Comment 299 for bug 1667750

Revision history for this message
In , ehoffman (ehoffman-linux-kernel-bugs) wrote :

I think I've narrow it down to a minimum.

Using libusb, if you happen to call libusb_control_transfer(), which is synchronous I/O, while there's asynchronous I/O already in progress (usually caused by application error), then the cleanup to the in-progress asynchronous I/O will cause the error.

Ex:
...
libusb_submit_transfer(...); // Start async I/O
...
libusb_control_transfer(...); // Sync I/O
...
libusb_cancel_transfer(...); // .... WARN Set TR Deq Ptr cmd failed due to incorrect slot or ep state.
...

Or, simply

...
libusb_submit_transfer(...); // Start async I/O
...
libusb_control_transfer(...); // Sync I/O
...
libusb_release_interface(...); // Will cleanup async I/O in progress .... WARN Set TR Deq Ptr cmd failed due to incorrect slot or ep state.
...

The thing is that in the example above, even though there's an application error, the behavior is different on different chipset driver.
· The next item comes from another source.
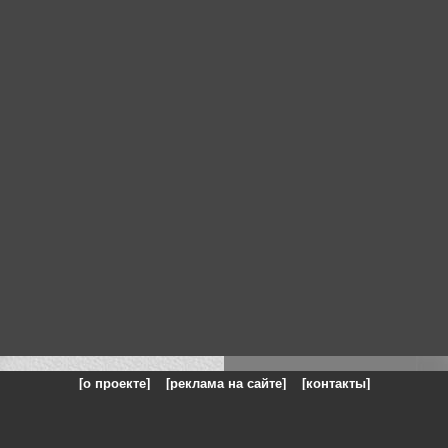
[о проекте]
[реклама на сайте]
[контакты]
: на сайте представлены галереи картин и фотографий художников и п
одели, реклама, панорамы, чёрно белое фото, море, фэнтази, натюрморт,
In the case of HackRF application (which I mentioned above), the application called libusb_cancel_transfer() on exit followed by a libusb_control_transfer. That should work, since the async (streaming) I/O were truminated before sync I/O, but a final callback did a call (by mistake, did not check that the driver was in process of shutting down) to libusb_submit_transfer(). This created a race condition in which if that made it possible to trigger the above bug (made easily reproducible with properly placed 'sleep()' call).